[Math] Strictly monotone real function: stationary point, non-differentiable point

derivativesreal-analysis

If we have a real function $f$ that is strictly increasing (or strictly decreasing), what can we say about measure and cardinality of stationary points/points with no derivative.

In particular:

-Is the set of stationary point countable? Measure zero?

-Is the set of point where derivative does not exist countable? Measure zero?

-If it have derivative everywhere (but not necessary continuous derivative) what can we say about its set of stationary point?

What I have so far:

-Derivative does not exist due to discontinuity is accounted for, only countable of them.

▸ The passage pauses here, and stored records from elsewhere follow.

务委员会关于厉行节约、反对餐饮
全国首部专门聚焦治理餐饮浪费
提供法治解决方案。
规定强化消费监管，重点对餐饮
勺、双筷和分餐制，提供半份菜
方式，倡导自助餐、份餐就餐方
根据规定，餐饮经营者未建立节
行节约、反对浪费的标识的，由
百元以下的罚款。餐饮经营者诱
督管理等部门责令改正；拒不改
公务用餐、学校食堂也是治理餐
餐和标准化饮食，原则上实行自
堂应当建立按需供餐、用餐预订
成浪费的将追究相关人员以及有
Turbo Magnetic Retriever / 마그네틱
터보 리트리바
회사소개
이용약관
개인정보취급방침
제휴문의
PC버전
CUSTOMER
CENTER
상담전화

-Inverse always exist and is also monotone, and stationary point of $f$ corresponde to point with no derivative of $f^{-1}$, so if we solve the 2nd one we might be done with first one, or perhaps the other way round, depend on what the answer is.

-I am thinking of tweaking Cantor's staircase to make it strictly increasing, while still have stationary point almost everywhere. But cannot figure out how. The main problem is that I do not know anything about the derivative of a function even if I know those of functions that converge uniformly to it.

Thank you for your help.

Best Answer

  • Is the set of stationary point countable? Measure zero?

It can have positive measure. Let $K\subset [0,1]$ be a fat Cantor set, and define $$f(x)=\int_0^x (\operatorname{dist}(t,K))^2\,dt \tag{1}$$ This function is strictly increasing, since $K$ is nowhere dense. It is differentiable with continuous derivative which vanishes at every point of $K$. So this answers your third question too.

The inverse $f^{-1}$ is not differentiable on $f(K)$; however a result stated below implies that $f(K)$ has measure zero.

  • Is the set of point where derivative does not exist countable? Measure zero?

It need not be countable (take Cantor function $+x$), but it has measure zero, by a theorem of Lebesgue.


Aside: with a bit of machinery, (1) can be improved. It is known that for every closed set (in particular for $K$) there exists a $C^\infty $ smooth function $g$ that vanishes precisely on that set. An antiderivative of $g^2$ is $C^\infty$ smooth, and has zero derivative everywhere on $K$.